Дмитрий послушался совета, собрался и пешком ушел домой. Домашние заждались его.
— Какие теперь дела, Митрий? — спросила Марья.
— Дела плохие, — сказал он. — Придется одну овцу отвезти в Алатырь. Иначе из этой беды нам не выпутаться.
У Марьи опустились руки, она заплакала.
— Ин, хоть дома зарежь ее, все-таки шкура и потроха останутся, а то они все одно собакам бросят.
Дмитрий зарезал овцу, внутри у нее оказалось два ягненка.
— Вместо одной отвезешь сразу три головы! — причитала Марья.
Дмитрий угрюмо молчал.
Водку Дмитрий решил купить в городе, не было времени гнать домашнюю. К тому же домашнюю, может, они и пить не захотят, им подавай настоящую, из кабака. У них было немного денег, Марья их отдала Дмитрию.

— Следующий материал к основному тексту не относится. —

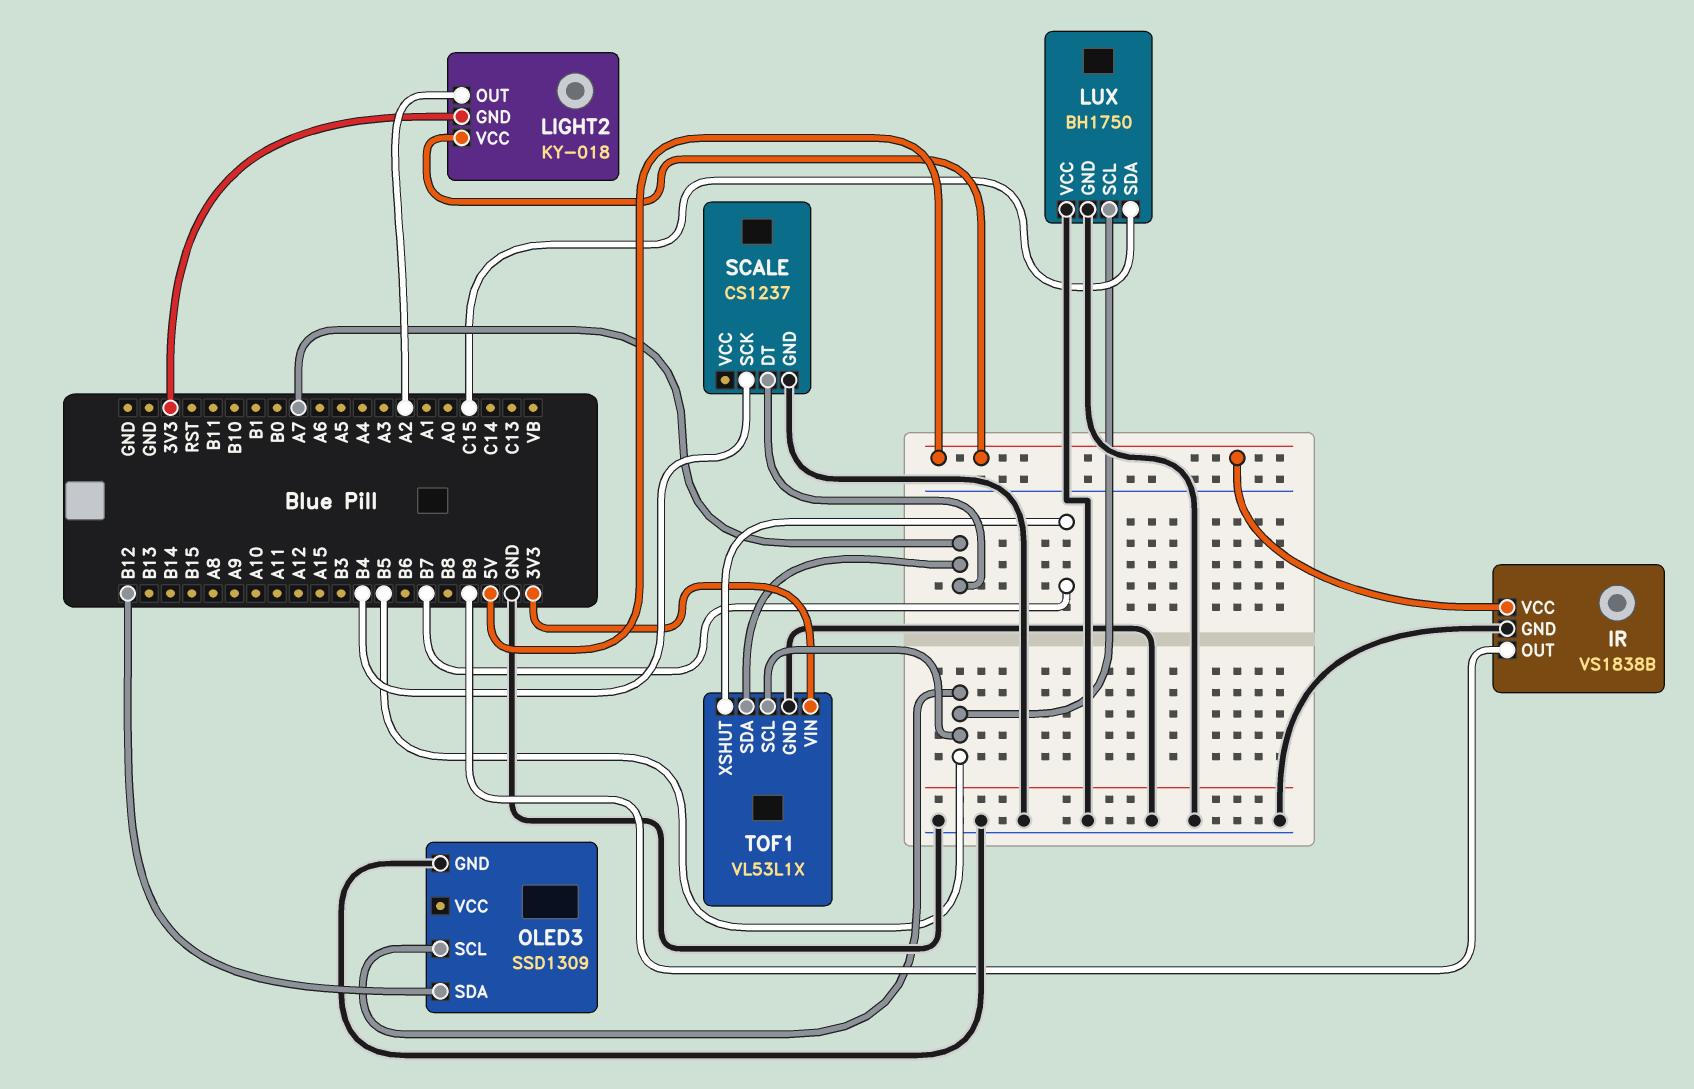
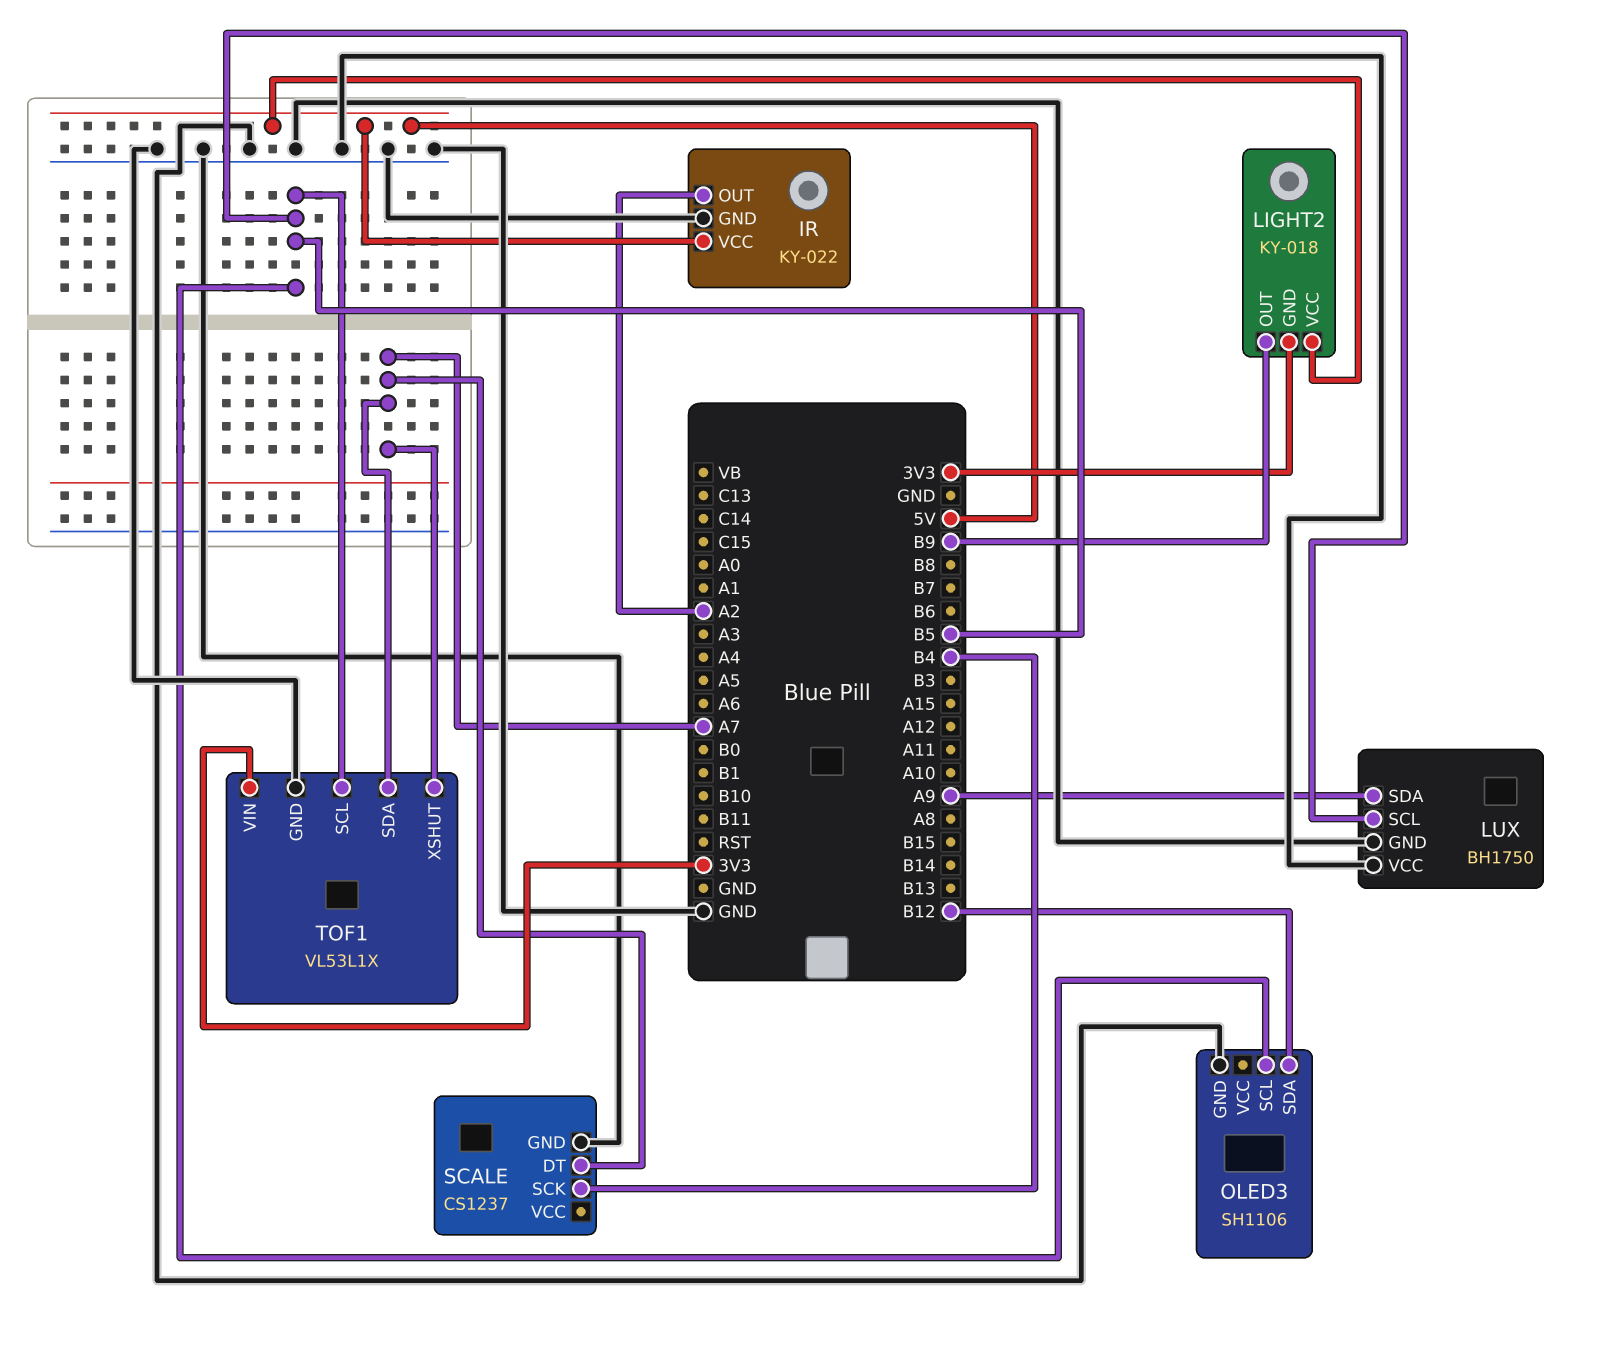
IR: VS1838B -> KY-022
IR pin OUT: B9 -> A2
LIGHT2 pin OUT: A2 -> B9
LUX pin SDA: C15 -> A9
OLED3: SSD1309 -> SH1106
TOF1 pin XSHUT: B7 -> A7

— Если не хватит, попроси у Иважа, поди, даст, — сказала она.
Овцу, завернутую в полог, и кабацкую водку Дмитрий отвез в полицейское управление. Взяли у Дмитрия его подношение, выдали ему бумагу и велели забирать покойника. Даже помогли донести гроб до саней. Дмитрий перекрестился, наконец-то несчастный будет похоронен.
— Для чего будешь возить его в Алтышево, давай похороним здесь, на городском кладбище, — предложил Иваж.
На городском кладбище была церковь, там можно было и отпеть покойника. Кладбищенский сторож пошел звать попа. Тот посмотрел в бумагу, которую Дмитрий показал ему, и покачал головой:
— Нет, этого покойника здесь хоронить не разрешу. Если бы он умер своей смертью, тогда другое дело. Откуда он родом, туда его и везите.
С попом и начальством спорить не будешь. Дмитрий развернул лошадь и прямо от кладбища, не заезжая к Иважу, поехал домой. «Как прожил он свою жизнь бродягой, так и после смерти никак не может найти приюта», — думал он о старике Охоне.
Похоронили деда Охона на бугре, недалеко от Бездны, и тем открыли кладбище на новой земле. Всю жизнь он не любил попов, так и похоронили его без поповского благословения. Старик Кудаж и Назар со своим сыном помогли Дмитрию выкопать могилу, опустить гроб.
— Не сердись на нас, Дмитрий, — говорил ему старик Кудаж. — Не ходили с тобой за ним в лес, не помогли тебе обмыть его и положить в гроб. Видишь, как все обернулось, до алатырского начальства дошло. Нам, эрзянам, лучше не связываться с начальством...
Дмитрий и не сердился. Такое дело...
Сам-то он так поступить не мог, покойный для него был своим человеком.
Для могильного креста Охрем притащил из леса прямой дубок. Они с Дмитрием очистили его от коры, обстругали и поставили над могилой. Такой же дубовый крест они поставили весной на том месте в лесу, где старик закончил свой земной путь.
Первый год ученья мало что дал Степе. Читал он плохо, целые слова выговаривал не сразу. Длинные — делил на две, три части, все время держа палец на строке. Если сдвинет палец, никак не мог найти, где читал. Писал тоже плохо, с трудом выводя буквы. Иногда писал не ту букву, какую следует, и тогда сам не понимал, какое слово написал. В первую зиму ученья, после каникул, им раздали буквари, на троих по одному. Лишь сын церковного старосты имел свой букварь.
Второй год учения начался с утраты. Собрались они утром в училище, и за учительским столом вместо «Лексея Ваныча» увидели высокую сухопарую женщину. Эрзянского языка она не знала, говорила только по-русски. Ребятишки ее совершенно не понимали. В первые дни с ней в класс ходил поп. Придет, сядет в сторонке и дремлет. Потом он перестал ходить. Все равно от него пользы было ровно столько же, сколько от портрета над большой черной доской.